Jesus then asked him, 'What is your name?' And he said, 'Legion,' for many demons had entered him" They feared Him. And, they listened to Him. These are demons we're talking about.

"Even the demons believe--and shudder!"

We must be careful. We must not be swayed by Atheist or Deist philosophies. For, if we are, we become more like Satan than God. And, more like demons than humans.

We were made in God's image. To know Him is to better-know ourselves. (Or, at least, who we should be.)

We were naked. He is the one who first clothed us. And, He is the one who re-clothed us with sanctification bought by the blood of His Son. He is the one who formed us into who we are. He is the one that has given us our humanity. But, not only that, He has bought us our eternity.

He is the one who stepped down from heaven to save us from our own filth and impurity.
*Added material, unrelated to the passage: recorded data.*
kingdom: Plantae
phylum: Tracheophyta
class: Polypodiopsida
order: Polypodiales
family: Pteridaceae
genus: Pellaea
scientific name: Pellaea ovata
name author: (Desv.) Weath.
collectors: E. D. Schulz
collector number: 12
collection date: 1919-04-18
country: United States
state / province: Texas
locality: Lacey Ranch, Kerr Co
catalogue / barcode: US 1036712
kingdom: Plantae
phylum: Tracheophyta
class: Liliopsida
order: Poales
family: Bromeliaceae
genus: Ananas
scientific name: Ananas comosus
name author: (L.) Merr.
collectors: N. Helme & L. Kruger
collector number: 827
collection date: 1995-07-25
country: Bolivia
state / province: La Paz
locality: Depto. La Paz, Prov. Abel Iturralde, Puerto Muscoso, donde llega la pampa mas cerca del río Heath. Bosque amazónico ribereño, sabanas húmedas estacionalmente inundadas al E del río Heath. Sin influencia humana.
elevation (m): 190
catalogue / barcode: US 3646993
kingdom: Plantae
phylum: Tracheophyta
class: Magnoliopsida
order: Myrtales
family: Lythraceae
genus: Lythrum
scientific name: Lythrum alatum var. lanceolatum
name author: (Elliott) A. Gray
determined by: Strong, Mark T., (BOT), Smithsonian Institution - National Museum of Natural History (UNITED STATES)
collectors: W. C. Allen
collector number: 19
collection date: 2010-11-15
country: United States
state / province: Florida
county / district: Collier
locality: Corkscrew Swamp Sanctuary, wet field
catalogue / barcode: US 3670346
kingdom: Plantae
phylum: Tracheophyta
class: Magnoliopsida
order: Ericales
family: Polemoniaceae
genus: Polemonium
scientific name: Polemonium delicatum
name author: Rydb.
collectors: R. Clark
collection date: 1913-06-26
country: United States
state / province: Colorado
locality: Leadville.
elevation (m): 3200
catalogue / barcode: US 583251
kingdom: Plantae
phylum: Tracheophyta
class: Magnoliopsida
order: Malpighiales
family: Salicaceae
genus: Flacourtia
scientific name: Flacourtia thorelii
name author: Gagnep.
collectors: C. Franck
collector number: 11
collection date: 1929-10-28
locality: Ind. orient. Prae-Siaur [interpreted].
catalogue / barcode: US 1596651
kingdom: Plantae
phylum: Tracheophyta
He cleansed us from the ashes and dust that we are. And, He has allowed us to be something more.

We must not only know God in a rational or empirical way, we cannot only believe that He exists, that He created everything, that He is God. We must also put our love and faith, our hope and trust in Him. He is our Father and our guide.

And, we are His children, His love, His heart, and His Bride. And, we belong with Him.